Sur les traces des collectifs perdus…

Recueillir, archiver, penser les traces des collectifs,
luttes et mouvements passés

S’il semble important de réfléchir autour des traces laissées par les collectifs, les luttes ou les mouvements passés, sur la pertinence d’aller les chercher, sur ce qu’on peut trouver, sur ce qu’on aimerait pouvoir collecter, c’est parce que cette question nous semble permettre à la fois de commencer le travail et de poser d’emblée des enjeux essentiels au projet lui-même puisqu’il ne s’agit pas d’autre chose que de collecter et d’archiver des traces de moments d’intensité particulière de la conflictualité sociale, et de faire travailler ces traces pour les ramener à un présent auxquelles elles seraient tendanciellement indispensables.

Qu’entend-on par traces et pourquoi avoir choisi de désigner ainsi le matériau des archives ? De la « trace écrite » à l’empreinte, ce terme nous paraît pouvoir renvoyer non pas strictement à ce qui est laissé mais plutôt à ce qui peut être recueilli, tout en gardant ouverte la question de la nature des fruits de la cueillette. On peut ainsi aller des traces les plus visibles et simples à retrouver (les livres ou autres publications diffusées) à des traces plus éphémères comme les tracts ou les brochures, jusqu’à des traces ténues et fragiles qui n’impriment le plus souvent que les murs ou la mémoire collective comme les slogans par exemple. On peut penser aussi à des productions plus rares comme des films ou même des objets divers qui feraient trace de tel ou tel moment ou de telle ou telle position dans le cadre d’un mouvement. Quelle qu’elle soit, la trace est ce qui, à un moment donné, inscrit quelque chose quelque part et peut ensuite en témoigner. Deux manières d’inscrire peuvent être différenciées : il y a des traces faites pour inscrire, pour faire trace en quelque sorte, et d’autres qui le deviennent plutôt par hasard. Il y a aussi toutes celles qu’on perd : par définition la trace est le reste de quelque chose dont beaucoup n’est plus là.
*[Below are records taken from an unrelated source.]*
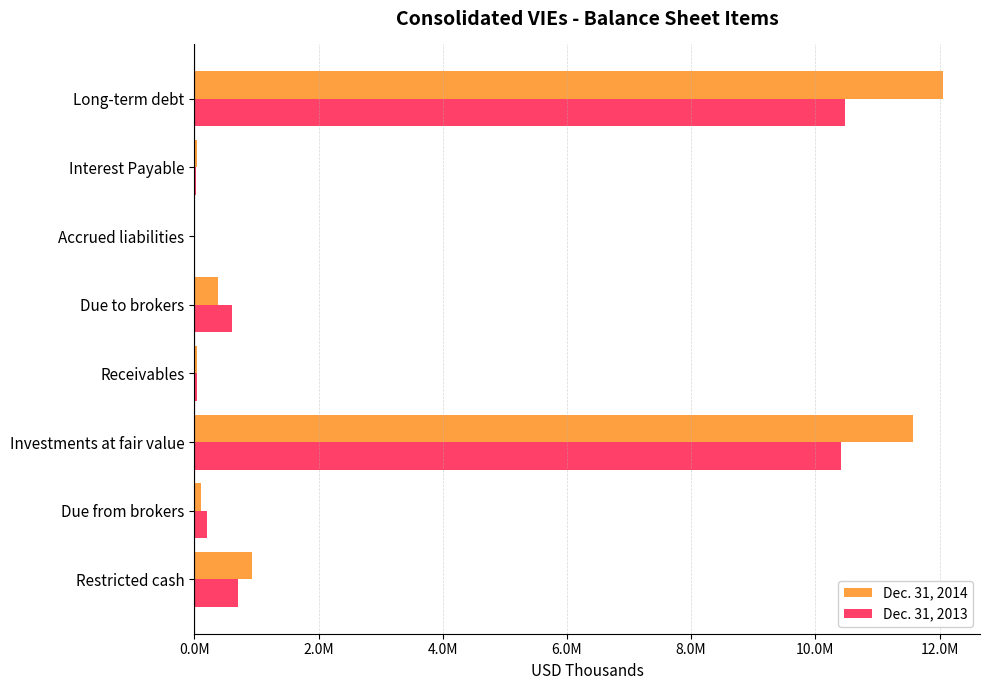

What are all the series names shown in the legend?

Dec. 31, 2014, Dec. 31, 2013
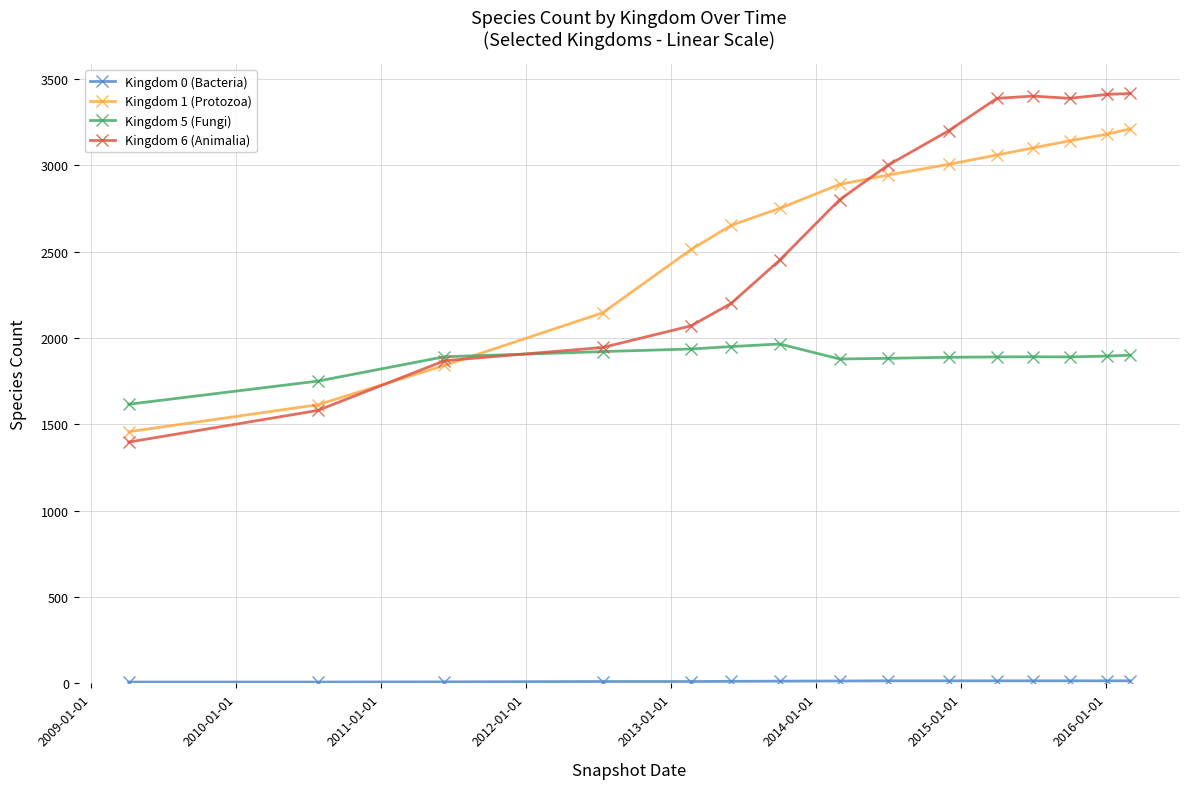

At how many categories does at least one series exceed 1511?

15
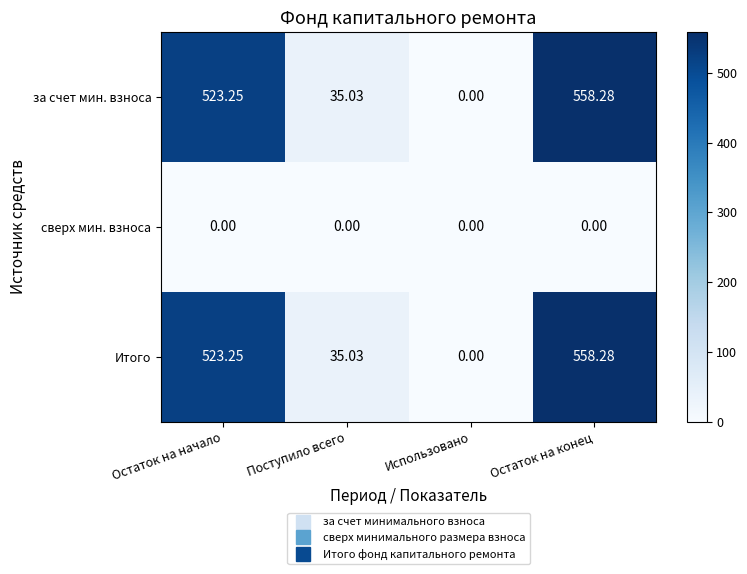

What is the maximum value shown in the chart?

558.3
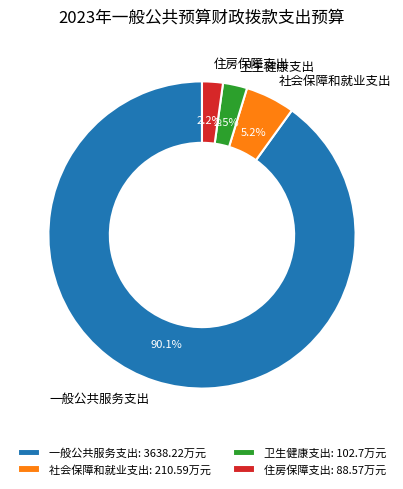

To the nearest percent, what is the difference between the 卫生健康支出 and 社会保障和就业支出 slice percentages?

3%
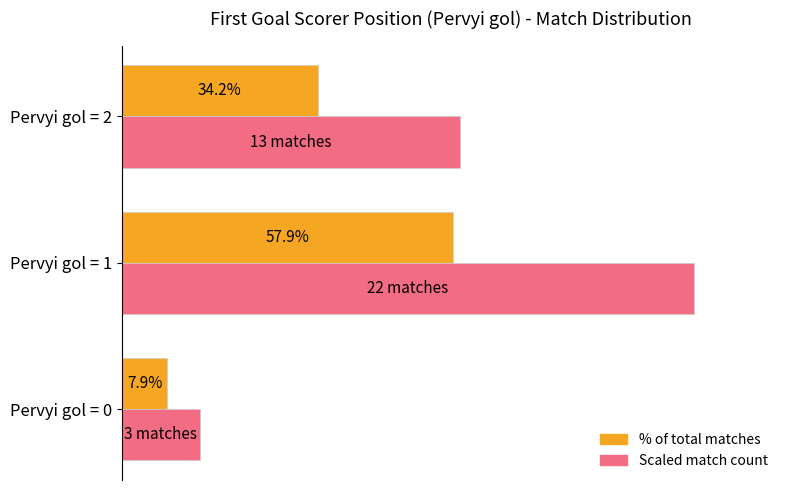

At which category is the sum across all series the highest?

Pervyi gol = 1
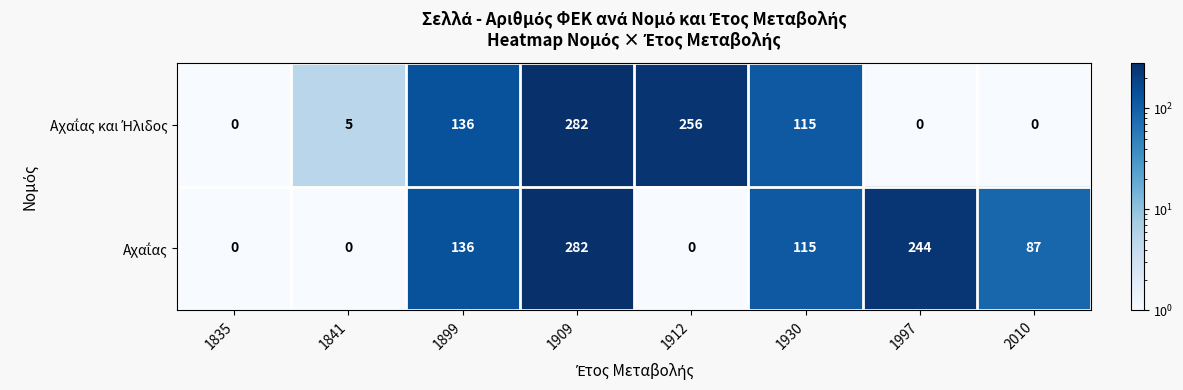

How many categories are shown in the chart?

8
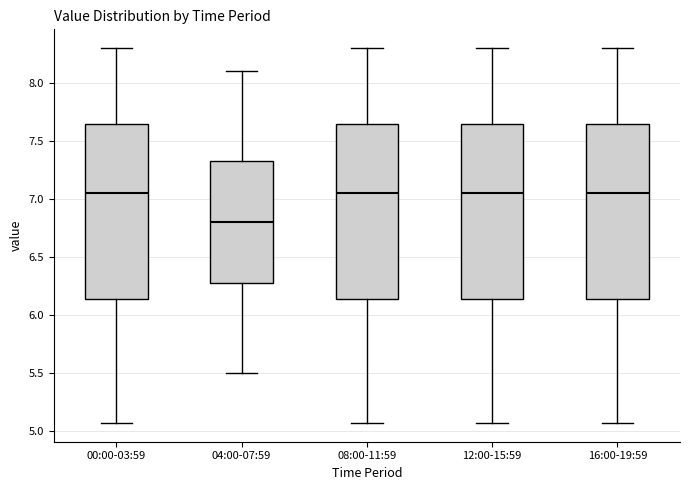

Reading left to right, read every box against the y-axis: the position of its median line, the range the box covers, and the ends of its whiskers. The values are not printed on the chart, so give them approximately, as read against the axis.

00:00-03:59: median 7.05, box 6.15 to 7.65, whiskers 5.05 to 8.30
04:00-07:59: median 6.80, box 6.30 to 7.35, whiskers 5.50 to 8.10
08:00-11:59: median 7.05, box 6.15 to 7.65, whiskers 5.05 to 8.30
12:00-15:59: median 7.05, box 6.15 to 7.65, whiskers 5.05 to 8.30
16:00-19:59: median 7.05, box 6.15 to 7.65, whiskers 5.05 to 8.30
La trace est ce qui signifie, ou plutôt ce qu’on fait signifier. On pourrait aussi, comme le propose la préface du numéro de la revue Recherche qui concerne l’expérience de la Rue des Caves à Sèvres, différencier deux niveaux d’inscription, le premier dans la réalité, on pourrait dire en contexte, le deuxième en archive. De notre côté nous postulons plutôt l’existence d’un continuum, tout document comporterait une part d’actuel et une autre d’archive potentielle. On peut même postuler que la ligne de ce continuum peut être discontinue, voire s’inverser, c’est-à-dire qu’un document peut être repris dans un devenir qui en restitue l’actualité en dépit de l’éloignement temporel.
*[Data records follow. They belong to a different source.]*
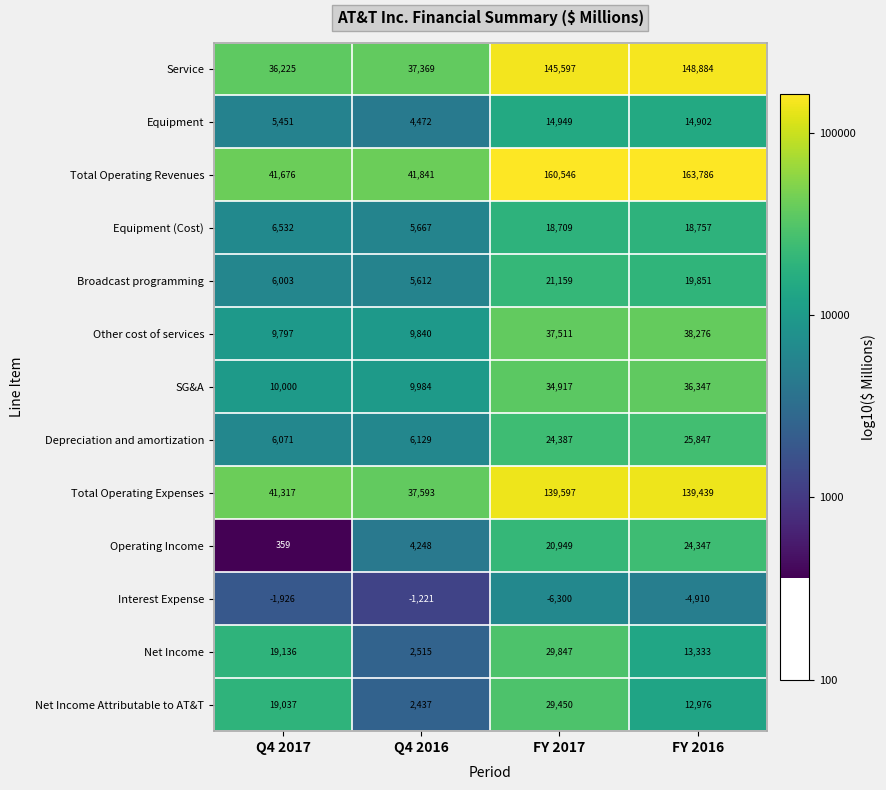

At how many categories does at least one series exceed 4?

4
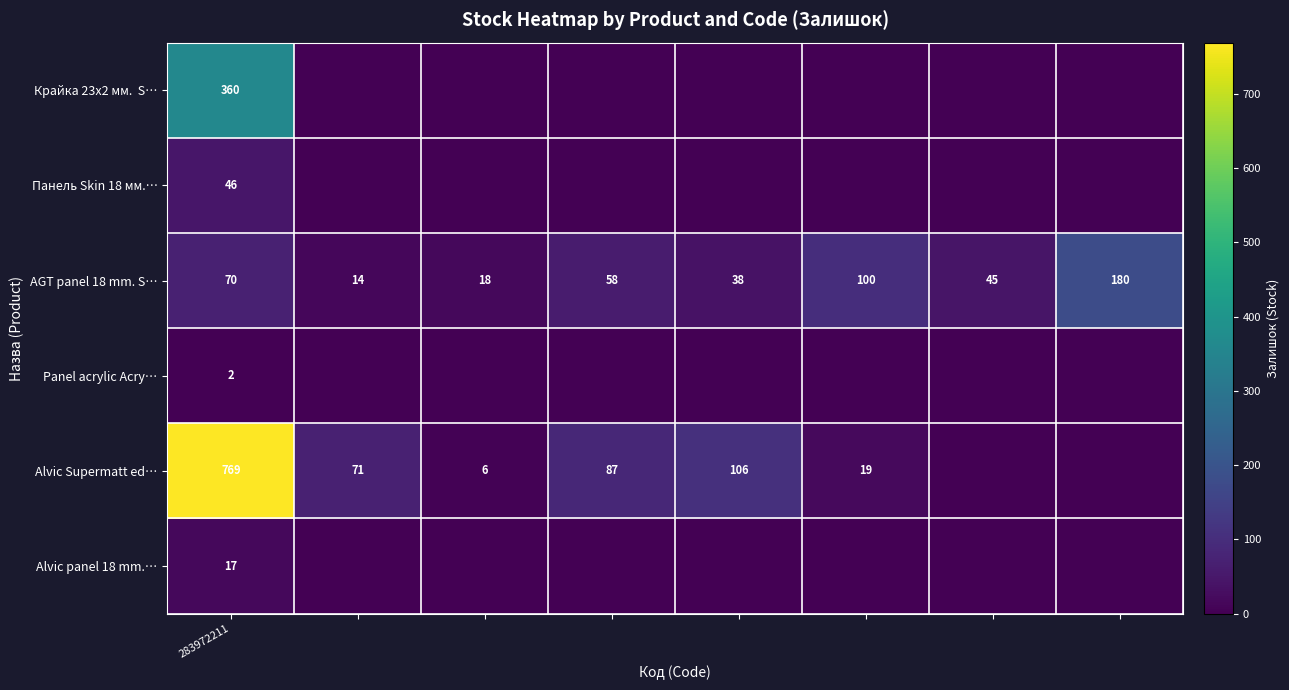

What is the maximum value shown in the chart?

769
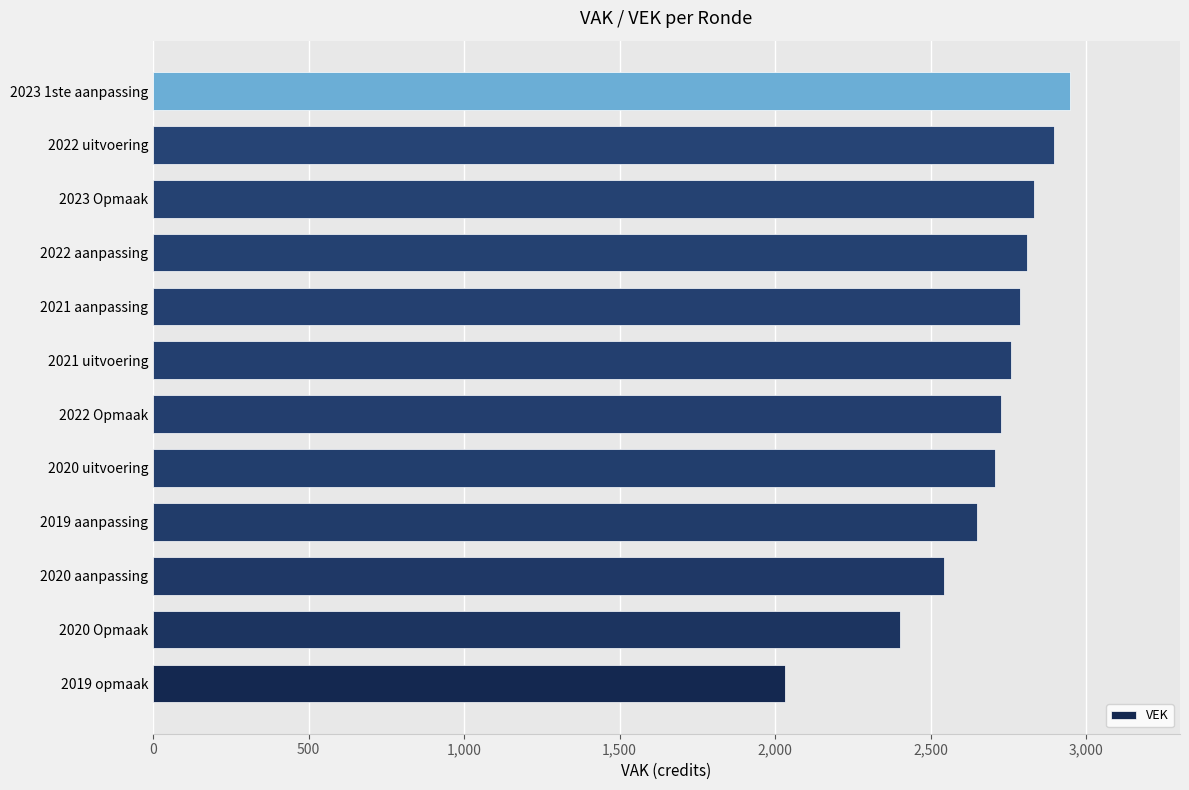

What is the smallest value displayed?

2031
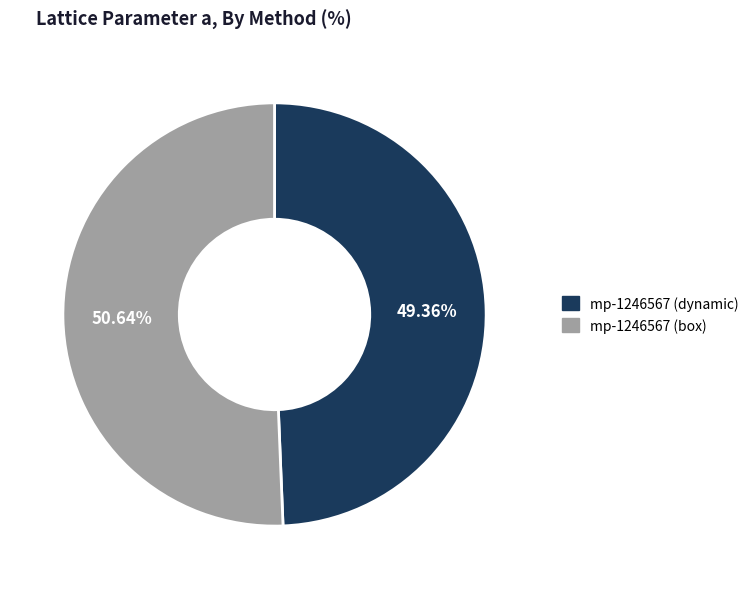

Between mp-1246567 (dynamic) and mp-1246567 (box), which is larger?

mp-1246567 (box)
Ce qu’on espère de cette réflexion, c’est d’abord d’expérimenter un travail sur les documents, c’est-à-dire d’être confronté à la constitution de corpus restreints qu’on commencerait à exploiter, et de voir ce que des séances publiques autour de ces documents pourraient produire. On pourra ainsi commencer à se familiariser avec le fonds, chercher ce qu’il contient, réfléchir au catalogue et à la manière dont il va être établi en fonction de l’usage qui en sera fait. On commencerait aussi à compléter le fonds en fonction du travail en cours, d’enquêter sur des traces moins matérielles, mais aussi de constituer l’espace pour qu’un présent s’en empare. C’est aussi un moyen de poser des enjeux fondamentaux qui président à l’existence même des archives et du projet dans lequel elles prennent place : travailler sur ce fonds ce sera forcément déconstruire et reconstruire du mythe, taper dans le ventre creux de l’Histoire pour en sonder les résonances, et, en prenant ainsi connaissance de cette histoire, participer à l’écrire. Nous proposons de mettre en lumière, et de questionner dès le départ ce qui sera notre matériau quotidien de recherche au fil du projet GETAWAY.